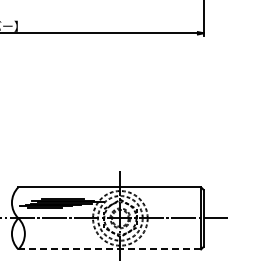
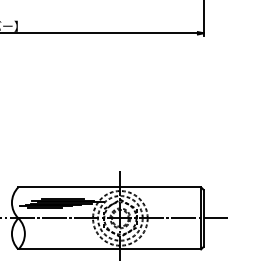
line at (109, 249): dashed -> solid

...

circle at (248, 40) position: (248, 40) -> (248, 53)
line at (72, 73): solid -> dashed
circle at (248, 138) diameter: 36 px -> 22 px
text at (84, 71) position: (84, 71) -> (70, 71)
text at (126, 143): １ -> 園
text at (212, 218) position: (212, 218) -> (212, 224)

• [EXERCISE DESCRIPTION] Duplicate the data from the line with "circle at (248, 40)" up to and including the line with "text at (212, 218)".

• [RIGHT ANSWER]
circle at (248, 40) position: (248, 40) -> (248, 53)
line at (72, 73): solid -> dashed
circle at (248, 138) diameter: 36 px -> 22 px
text at (84, 71) position: (84, 71) -> (70, 71)
text at (126, 143): １ -> 園
text at (212, 218) position: (212, 218) -> (212, 224)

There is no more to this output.